DESCRIPTION OF THE ATCO NOTES
Atlas Corp. will issue the ATCO Notes under a base indenture, dated as of March 19, 2021 (the “Base Indenture”), between Atlas Corp., as issuer, and The Bank of New York Mellon, as trustee (in such capacity, the “Trustee”), as supplemented by a first supplemental indenture dated as of , 2021 (the “Supplemental Indenture”), among Atlas Corp. and the Trustee. In this description, unless otherwise specified, the word “Indenture” shall be deemed to refer to the Base Indenture, as supplemented, amended or otherwise modified by the Supplemental Indenture. The terms of the Notes include those expressly set forth in the Indenture and those made a part of the Indenture by reference to the Trust Indenture Act of 1939, as amended (the “TIA”).
The following description is only a summary of certain provisions of the ATCO Notes and the Indenture. You should read these documents in their entirety because they, and not this description, define your rights as holders of the ATCO Notes. The following summary does not purport to be complete and is subject to, and is qualified in its entirety by reference to, the TIA and to all of the provisions of the Indenture and those terms made a part of the Indenture by reference to the TIA.
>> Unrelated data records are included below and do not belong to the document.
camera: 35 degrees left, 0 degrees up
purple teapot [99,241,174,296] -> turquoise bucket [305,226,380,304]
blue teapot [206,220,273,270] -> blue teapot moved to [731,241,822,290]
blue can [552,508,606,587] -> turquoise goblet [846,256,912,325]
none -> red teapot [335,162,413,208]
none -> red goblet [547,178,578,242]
You will find the definitions of capitalized terms used in this description under the heading “—Certain Definitions and Interpretations.” For purposes of this Description of Notes, references to “the Company,” “we,” “our” and “us” refer only to Atlas Corp. and not to its subsidiaries.
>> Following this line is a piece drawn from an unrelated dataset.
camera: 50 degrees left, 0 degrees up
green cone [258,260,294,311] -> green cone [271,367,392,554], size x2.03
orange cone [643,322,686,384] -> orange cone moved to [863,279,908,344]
The registered holder of an ATCO Note will be treated as the owner of it for all purposes. Only such holders will have rights under the Indenture.
General
The ATCO Notes will be issued under the Indenture.
The ATCO Notes will initially be limited to $80.0 million in aggregate principal amount. The Indenture will not limit the amount of debt securities that we may issue under the Indenture and will provide that debt securities may be issued from time to time in one or more series. We may from time to time, without giving notice to or seeking the consent of the holders of the ATCO Notes, issue debt securities having the same interest rate, maturity and other terms (except for the issue date, the issue price and the first interest payment date) as, and ranking equally and ratably with, the ATCO Notes. Any additional debt securities having such similar terms, together with the ATCO Notes, will constitute a single series of debt securities under the Indenture, including for purposes of voting and redemptions, and any additional debt securities issued as part of the same series as the ATCO Notes will be fungible with the ATCO Notes for United States federal income tax purposes. No such additional debt securities may be issued if an event of default has occurred and is continuing with respect to the ATCO Notes.
Other than as described under “—Certain Covenants,” the Indenture and the terms of the ATCO Notes will not contain any covenants restricting the operation of our business, our ability to incur debt or grant liens on our assets or that are designed to afford holders of the ATCO Notes protection in a highly leveraged or other transaction involving us that may adversely affect holders of the ATCO Notes.
The ATCO Notes will mature on October 30, 2027 and will bear interest at an annual rate of 7.125% per year.
Interest on the ATCO Notes will accrue from , 2021, the last interest payment date of the Seaspan Notes. We will make interest payments on the ATCO Notes quarterly on January 30, April 30, July 30 and October 30 of each year, beginning on , 2021, to holders of record at the close of business on the January 15, April 15, July 15 or October 15 (whether or not that date is a business day), as the case may be, immediately preceding such interest payment date, and on the maturity date. Interest on the ATCO Notes will be computed on the basis of a 360-day year composed of twelve 30-day months.